I built Search Bench as a small experiment to compare search engines without showing which engine produced which results. It was inspired by the idea behind the LLM Arena, but applied to search.
How it works:
1. You enter a query.
2. You see two result sets side-by-side (search engine names hidden).
3. You pick which is better, or mark them as similar.
Methodology
- Each vote is a pairwise comparison (ties count as 0.5 win each).
- Ratings use a Bradley–Terry model with iteratively updated ability scores, normalized by geometric mean.
- Final scores are log-scaled (1500 + 400 * log10(ability)), like ELO but derived from the Bradley–Terry model.
- Pair selection is adaptive, prioritizing under-sampled search engines and close matchups via an uncertainty × closeness weighting.
This definitely isn't an objective ranking: queries and voters are self-selected, results vary by context, and what counts as “better” depends on the person.

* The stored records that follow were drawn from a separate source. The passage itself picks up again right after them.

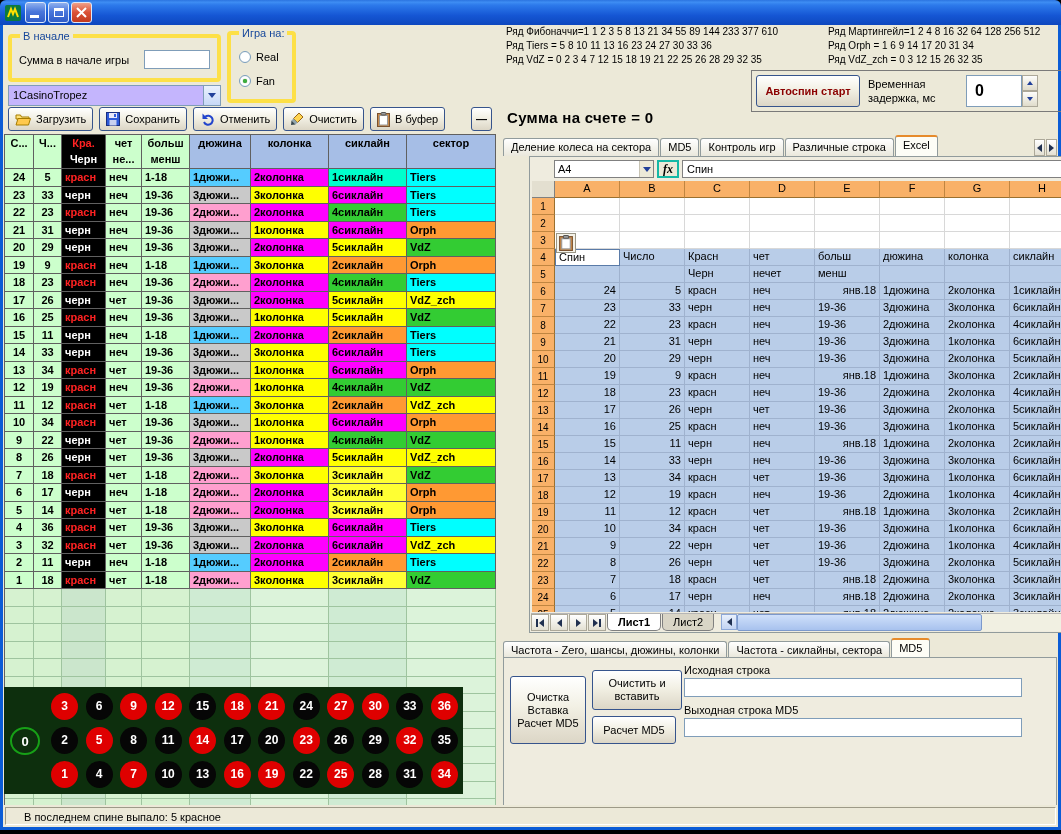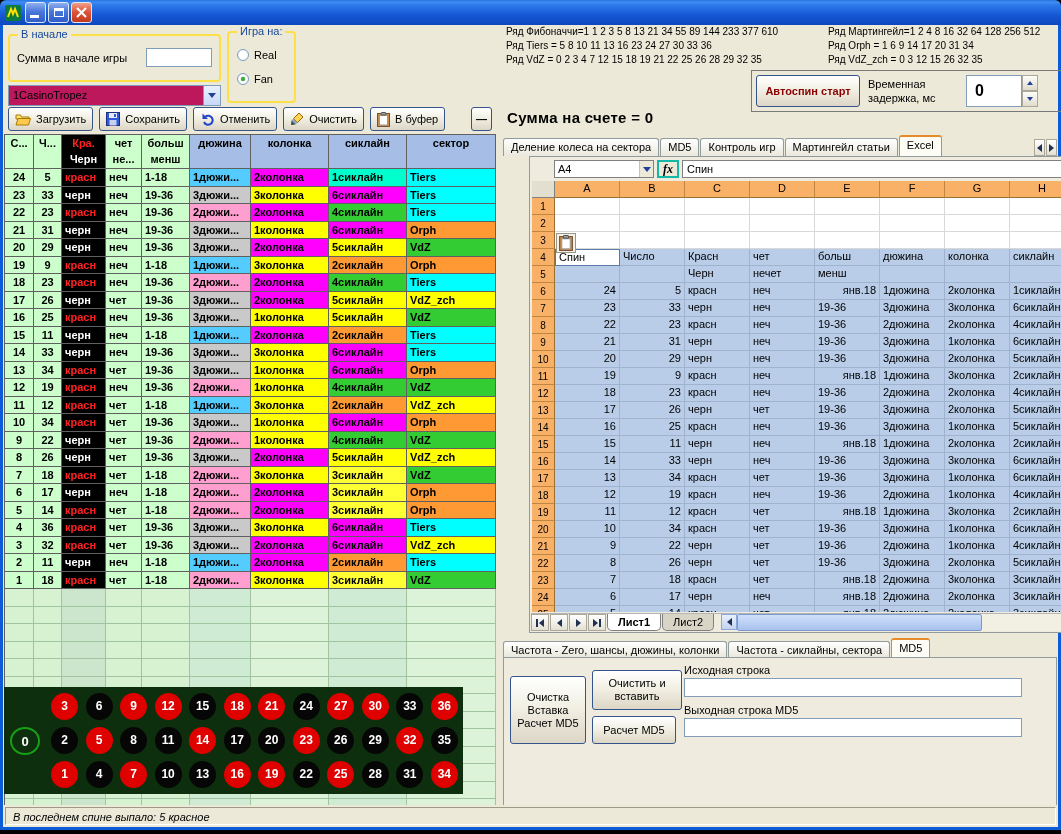--- a/index.html
+++ b/index.html
@@ -23,7 +23,7 @@
     border-left:3px solid #0B5CD6;border-right:3px solid #0B5CD6;border-bottom:3px solid #0B5CD6;}
 
   
-  .group{position:absolute;border:2px solid #fde047;border-radius:4px;}
+  .group{position:absolute;border:4px solid #fde047;border-radius:4px;}
   .group-label{position:absolute;top:-8px;left:8px;background:#ECE9D8;padding:0 3px;font-size:11px;color:#16479B;}
   .xpbtn{border:1px solid #36548C;border-radius:3px;background:linear-gradient(#FFFFFF,#F2F0E4 45%,#DCD6C6);
     font-size:11px;display:flex;align-items:center;justify-content:center;gap:5px;color:#000;cursor:default;}

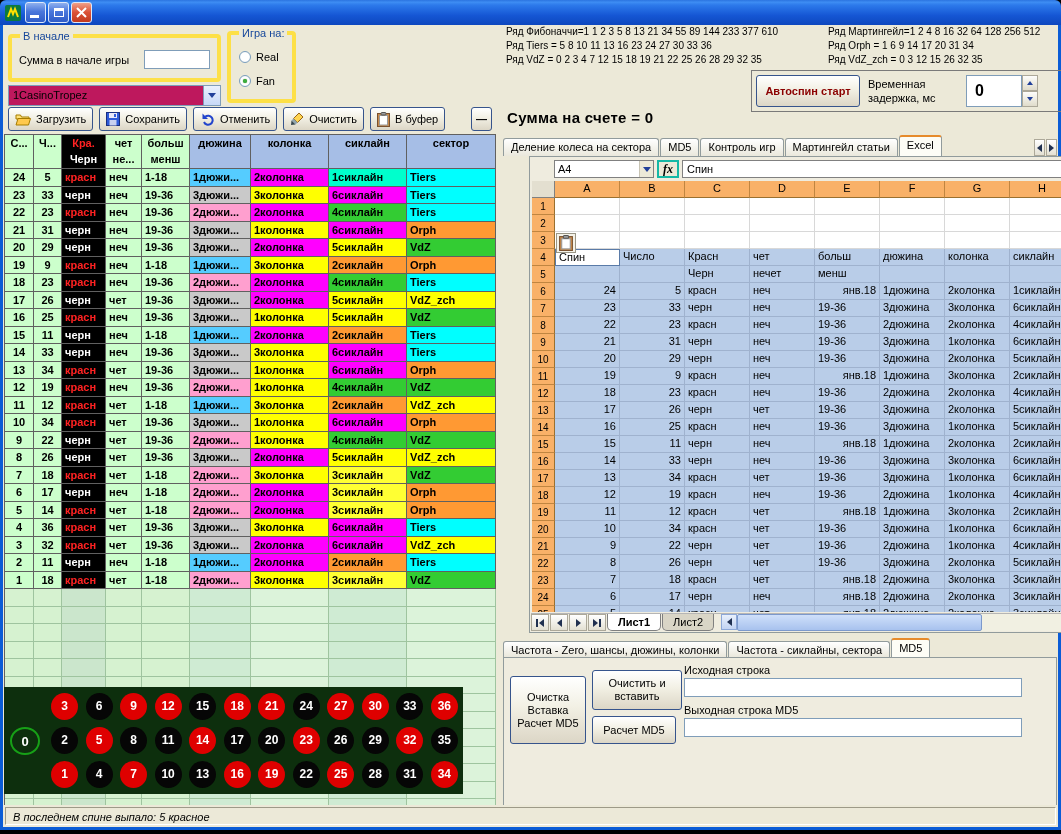--- a/index.html
+++ b/index.html
@@ -43,7 +43,7 @@
   .sum-input{position:absolute;right:7px;top:12px;width:66px;height:19px;}
   .group-game{left:227px;top:31px;width:69px;height:72px;}
   .radio-row{position:absolute;left:8px;display:flex;gap:5px;align-items:center;font-size:11px;}
-  .combobox{position:absolute;left:8px;top:85px;width:213px;height:21px;background:#be185d;border:1px solid #7F9DB9;display:flex;}
+  .combobox{position:absolute;left:8px;top:85px;width:213px;height:21px;background:#c4b5fd;border:1px solid #7F9DB9;display:flex;}
   .cb-text{flex:1;font-size:11px;padding:3px 0 0 4px;white-space:nowrap;overflow:hidden;}
   .cb-arrow{width:17px;border-left:1px solid #7F9DB9;background:linear-gradient(#EAF1FD,#C7D8F7);
     display:flex;align-items:center;justify-content:center;}

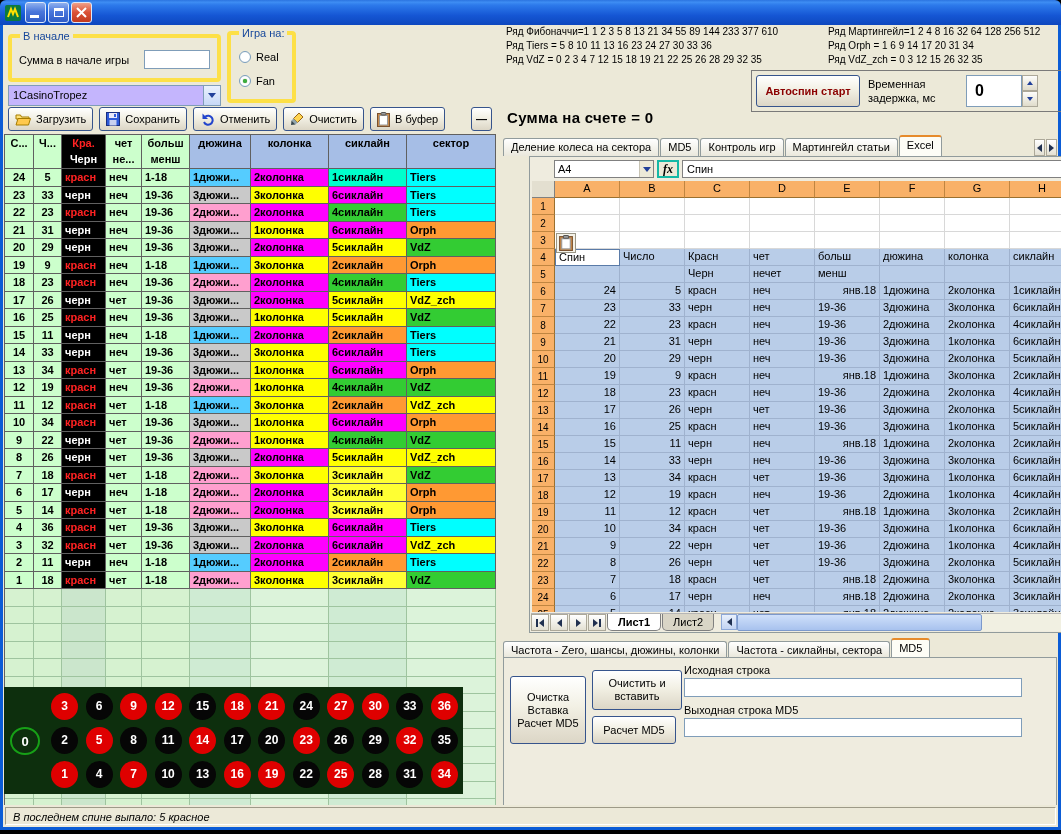--- a/index.html
+++ b/index.html
@@ -796,7 +796,7 @@
       <div class="tab">Деление колеса на сектора</div>
       <div class="tab">MD5</div>
       <div class="tab">Контроль игр</div>
-      <div class="tab">Мартингейл статьи</div>
+      <div class="tab">Различные строка</div>
       <div class="tab tab-active">Excel</div>
     </div>
   <div class="tab-scroll">

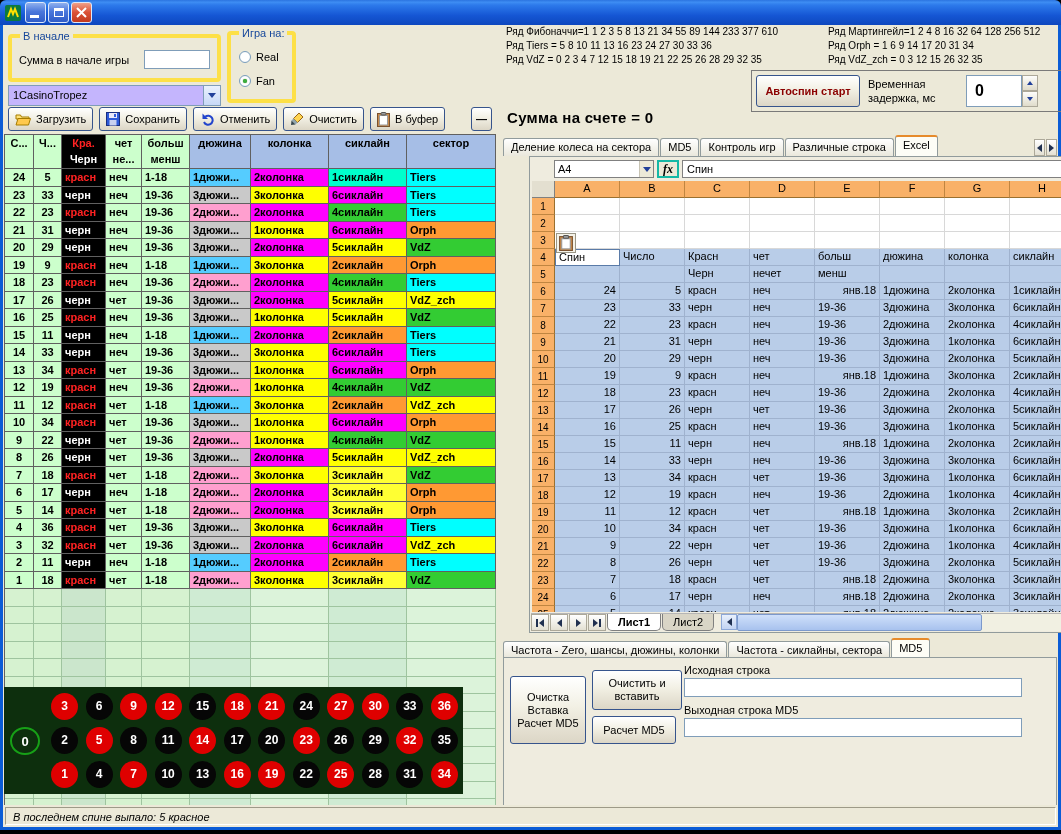--- a/index.html
+++ b/index.html
@@ -88,7 +88,7 @@
   
   .statusbar{position:absolute;left:3px;top:805px;width:1055px;height:22px;background:#ECE9D8;}
   .status-field{position:absolute;inset:2px;border:1px solid;border-color:#9D9A88 #FFF #FFF #9D9A88;
-    font-size:11px;padding:2px 7px;line-height:14px;font-style:italic;}
+    font-size:11px;padding:2px 18px;line-height:14px;}
 
   
   .series{position:absolute;left:506px;top:26px;width:549px;height:44px;display:grid;

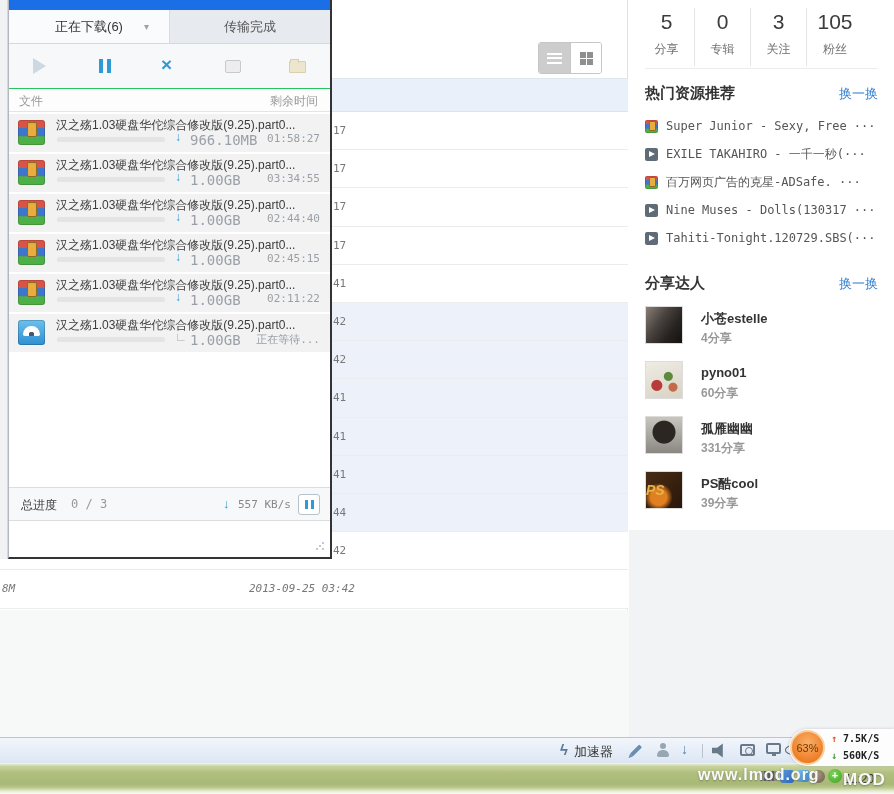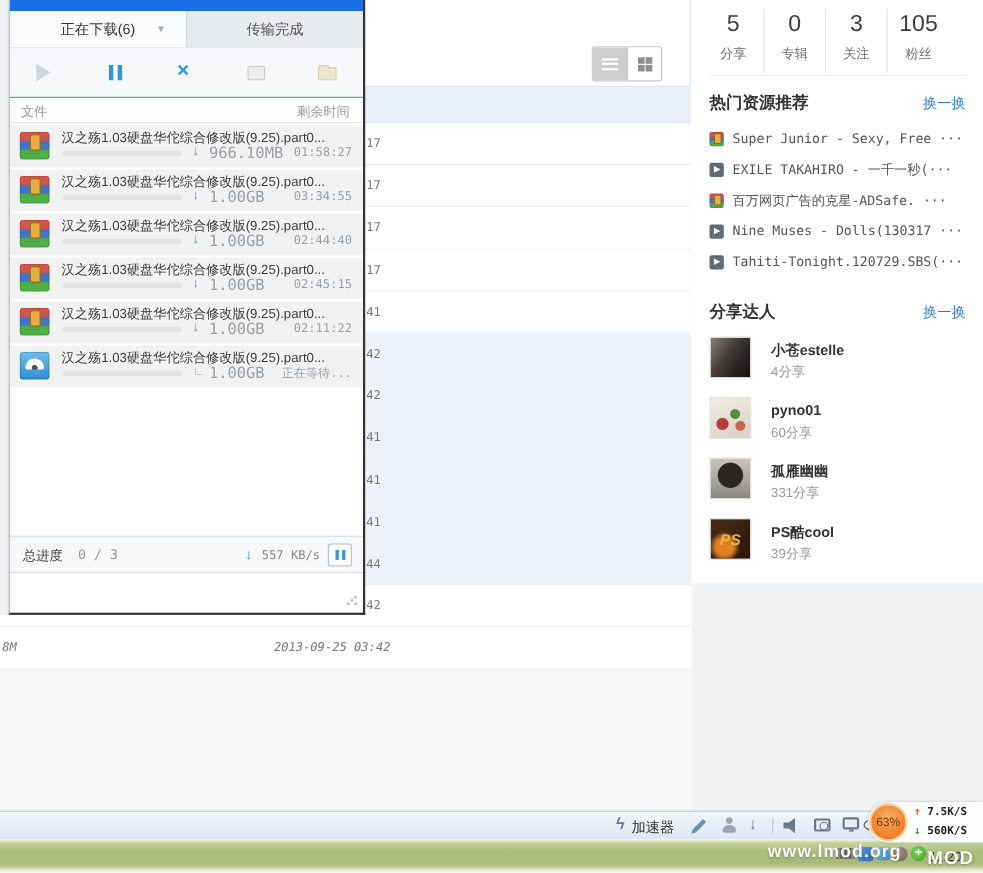--- a/index.html
+++ b/index.html
@@ -57,7 +57,7 @@
   .av4 { background:radial-gradient(circle at 35% 70%,#e08020 0 8px,transparent 14px),linear-gradient(135deg,#4a2c14 0%,#2a160a 100%); }
   .av4 .av-text { font-size:14px; font-weight:bold; color:#e8b24a; font-style:italic; }
   .sharer-name { position:absolute; left:56px; top:6px; font-size:13px; font-weight:bold; color:#333; }
-  .sharer-shares { position:absolute; left:56px; top:26px; font-size:12px; color:#999; }
+  .sharer-shares { position:absolute; left:56px; top:26px; font-size:12px; color:#999;font-weight:bold; }
 
   
   .ic-rar-sm { position:relative; width:13px; height:13px; flex:none; border-radius:2px;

Right now, the dataset is small (≈200 comparisons, mostly from me), so I'm especially interested in seeing:
- Whether results change with more independent voters.
- Whether there's a real quality signal at scale, or if most differences disappear once brand bias is removed.
If you have a minute, comparing a few queries yourself would be very helpful! I'd also appreciate critique, especially around statistical validity, bias sources, aggregation methods, or ways this could be gamed or misinterpreted.